• _HOW TO COMPLETE THIS TASK_:
Within the lines below, find those that hold the string "slice" and copy each one.

----- PROVIDED MATERIAL

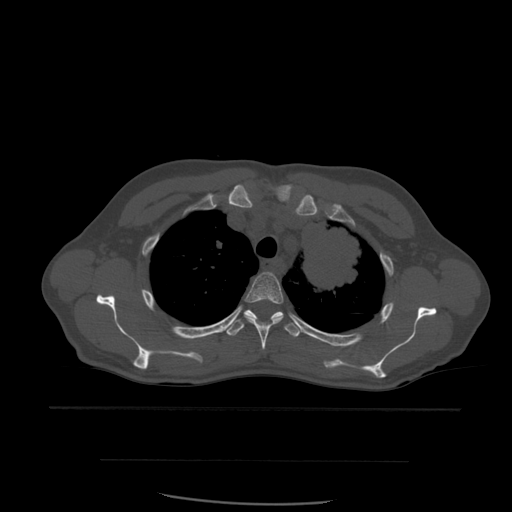
CT including the spine, one axial slice; slice 437 of 574 in the series (ordered by position); bone window (W 1800 / L 400 HU); 1.25 mm slice thickness; 512 × 512 image matrix, field of view 392 × 392 mm. Patient age 48 years. Case-level facts recorded for this patient, not image findings: primary cancer: lung; vertebrae with lytic lesions (as recorded): T11.
Annotated regions visible in this slice (semi-automatic segmentation, software-assisted and operator-edited):
- T3 vertebra: bounding box (x1, y1, x2, y2) in pixels: (244, 272, 284, 350)
- T4 vertebra: (225, 310, 303, 338)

----------

• _EXERCISE SOLUTION_:
CT including the spine, one axial slice; slice 437 of 574 in the series (ordered by position); bone window (W 1800 / L 400 HU); 1.25 mm slice thickness; 512 × 512 image matrix, field of view 392 × 392 mm. Patient age 48 years. Case-level facts recorded for this patient, not image findings: primary cancer: lung; vertebrae with lytic lesions (as recorded): T11.
Annotated regions visible in this slice (semi-automatic segmentation, software-assisted and operator-edited):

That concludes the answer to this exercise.